## [ACTIVITY LIST]
(A) Answer from the Control Center restore procedure:
(i) What must be done with a backup archive file created on another system before restoring from it?
(ii) Which button is clicked in the Stop Service dialog box?
(iii) What three actions assign an IP to a service that lacks an automatic IP assignment?
(B) Carry the Control Center restore procedure forward from its last step.

Restore an instance of an application from a backup file on the same system, or restore from a backup file to duplicate an instance on a new, similarly configured deployment.

If you are restoring from a backup that was created on another system, copy the backup archive file to the target system.

Restoring using the browser interface:

  1. Log in to the Control Center browser interface.
  2. In the Applications table, identify the name of the application instance.
  3. Stop the instance and verify that its subservices are stopped.

    1. In the Actions column of the Applications table, click Stop.
    2. In the Stop Service dialog box, click Stop Service and Children.
    3. In the Applications column of the Applications table, click the name of the stopped instance, and then scroll down to the Services table to verify that all services are stopped.

    Because snapshots are loaded to disk, during a restore you are not required to stop services while the file is loaded. Though the restore will not succeed, the snapshot and images are available for you to manually rollback each application.

  4. Click the Backup / Restore tab.

  5. Beside the backup file that you want to use to restore your application, click Restore Backup. Confirm your selection by clicking Restore.
  6. When the restore is finished, click the Applications tab, then click Start beside the instance you just restored.
  7. Review and if necessary, define IP assignments.
    1. Click Applications and then click the application instance.
    2. Review the IP Assignments table. If all services have an IP assignment, no action is required.
    3. For any service that does not have an automatic IP assignment, click Assign, choose an IP, and then click Assign IP.

## [DATA EXTRACT]
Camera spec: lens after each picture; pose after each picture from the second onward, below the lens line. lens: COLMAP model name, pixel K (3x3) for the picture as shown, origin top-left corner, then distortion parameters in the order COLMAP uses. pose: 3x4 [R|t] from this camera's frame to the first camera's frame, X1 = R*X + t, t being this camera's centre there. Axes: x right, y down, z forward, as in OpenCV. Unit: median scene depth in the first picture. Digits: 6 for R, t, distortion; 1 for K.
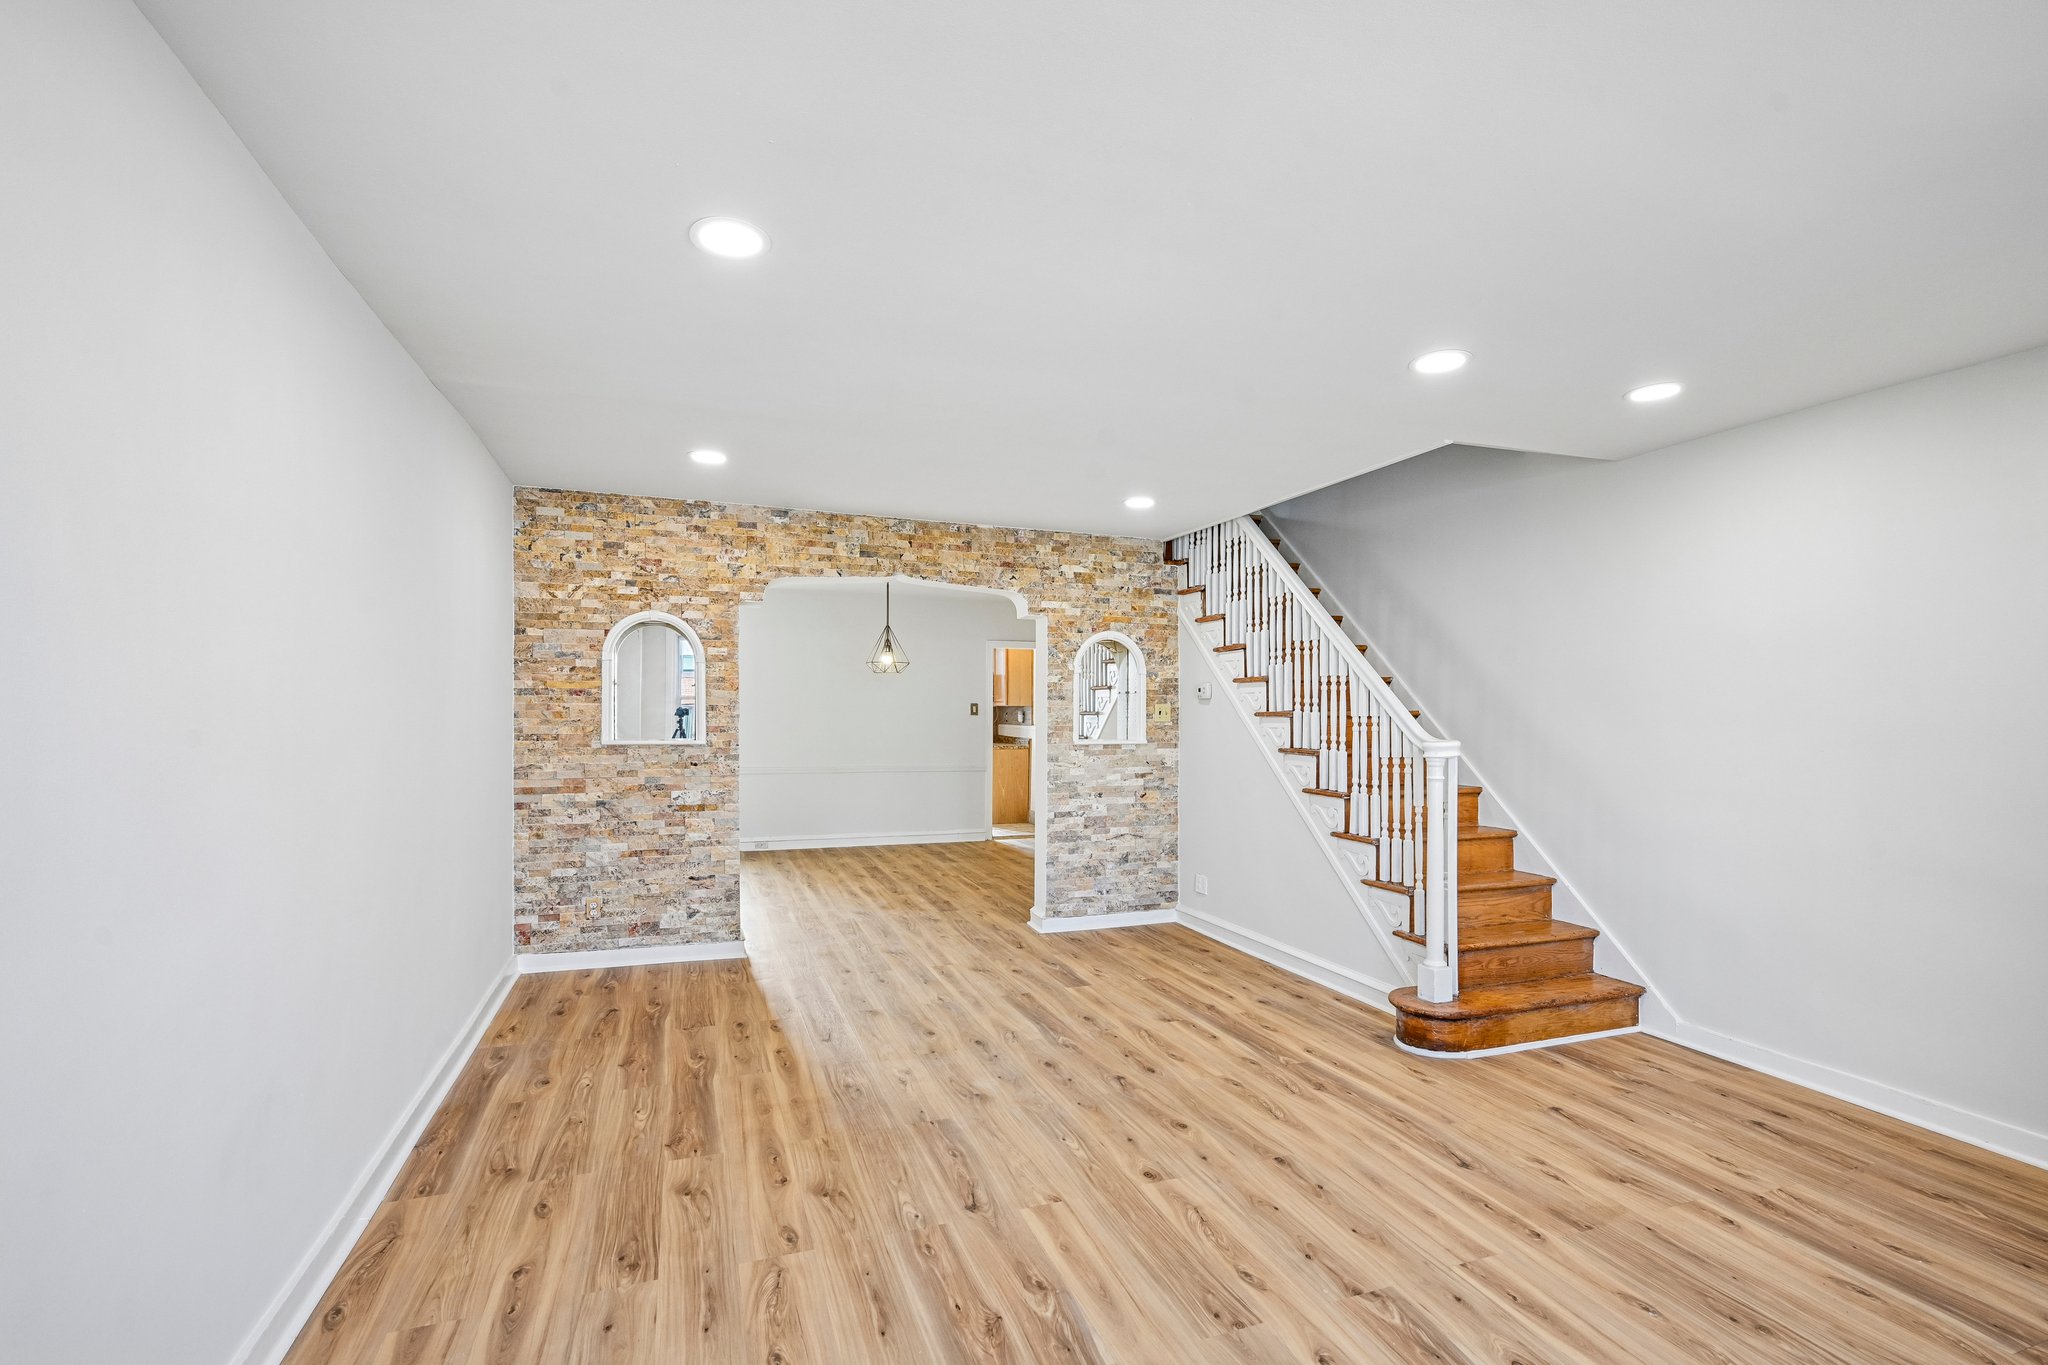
lens RADIAL K [[909.0, 0, 1022.2], [0, 909.0, 680.2], [0, 0, 1]] dist [0.000112, 0.000369]
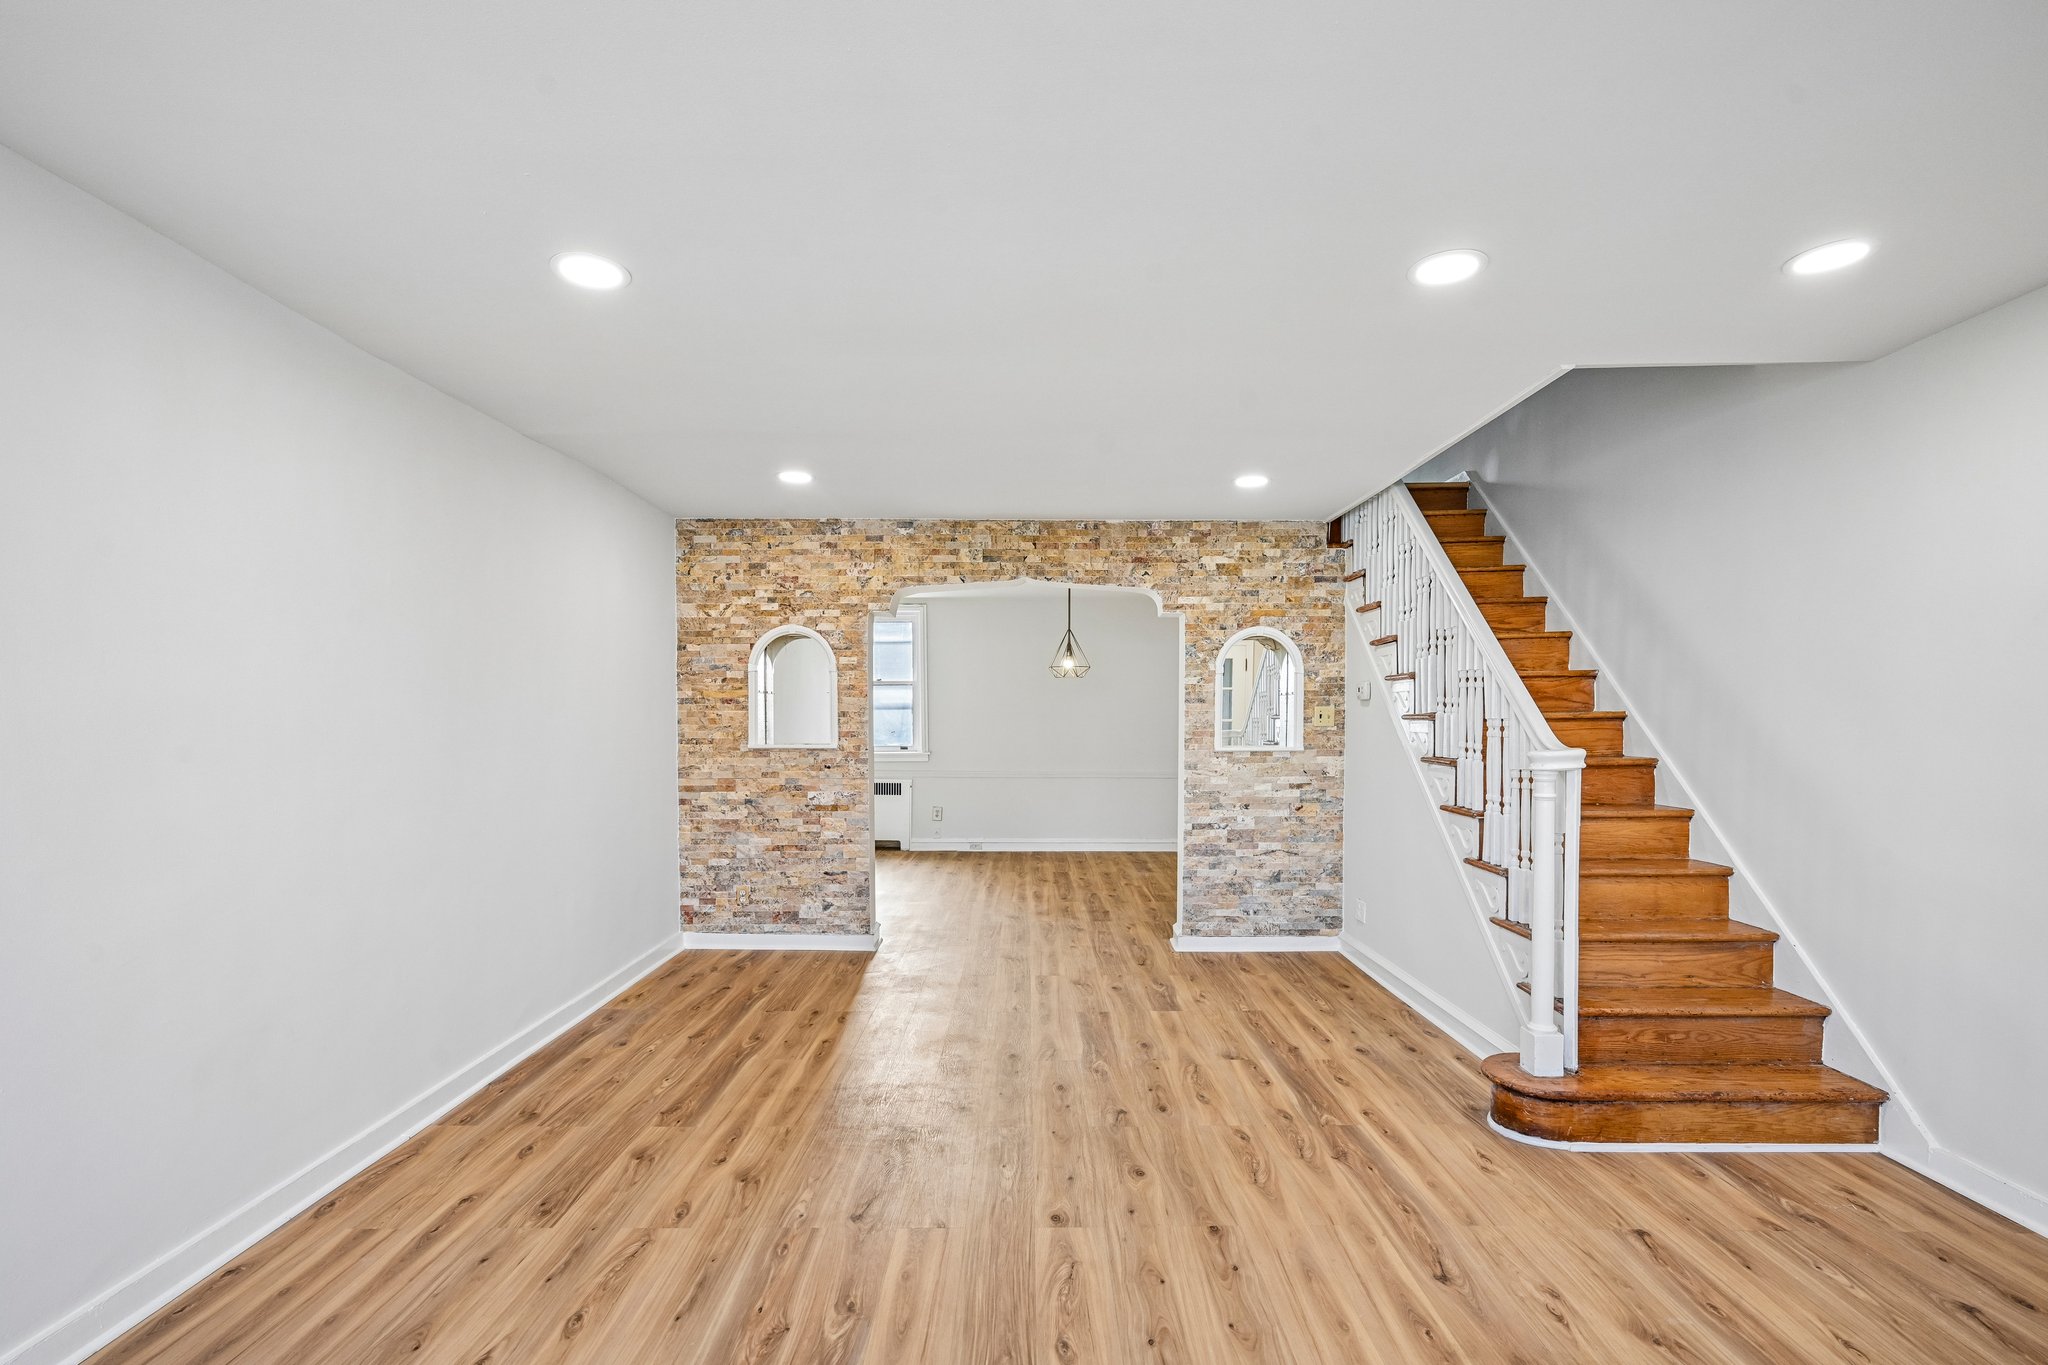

## [PER-TASK OUTPUTS]
(A)
(i) Copy it to the target system.
(ii) Stop Service and Children.
(iii) Click Assign, choose an IP, and then click Assign IP.

(B)
Restoring using the CLI:

  1. Log in to the Control Center master as root or as a user with serviced CLI privileges.

  2. Identify the name of the application instance to be restored with the serviced service status command.

  3. Stop the service if it is running with the serviced service stop $SERVICEDID command. In the case of the Resource Manager application, the command would be serviced service stop Zenoss.resmgr.

  4. Restore the backup file with the serviced restore command. For a backup file named backup-2019-01-29-232324.tgz located in the default /opt/serviced/var/backups/ directory, the command would be serviced restore /opt/serviced/var/backups/backup-2019-01-29-232324.tgz.

  5. A successful restore will print nothing to stdout. Detailed messaging can be found in the serviced journal on the Control Center master. The format in that case should look like the following:

    time="2019-01-30T16:33:49Z" level=info msg="Completed Restoring from Backup" action=restore backupfile="/opt/serviced/var/backups/backup-2019-01-29-232324.tgz" elapsed=223.894515sec

  6. Start the service with the serviced service start $SERVICEIDcommand. In the case of the Resource Manager application, the command would be serviced service start Zenoss.resmgr.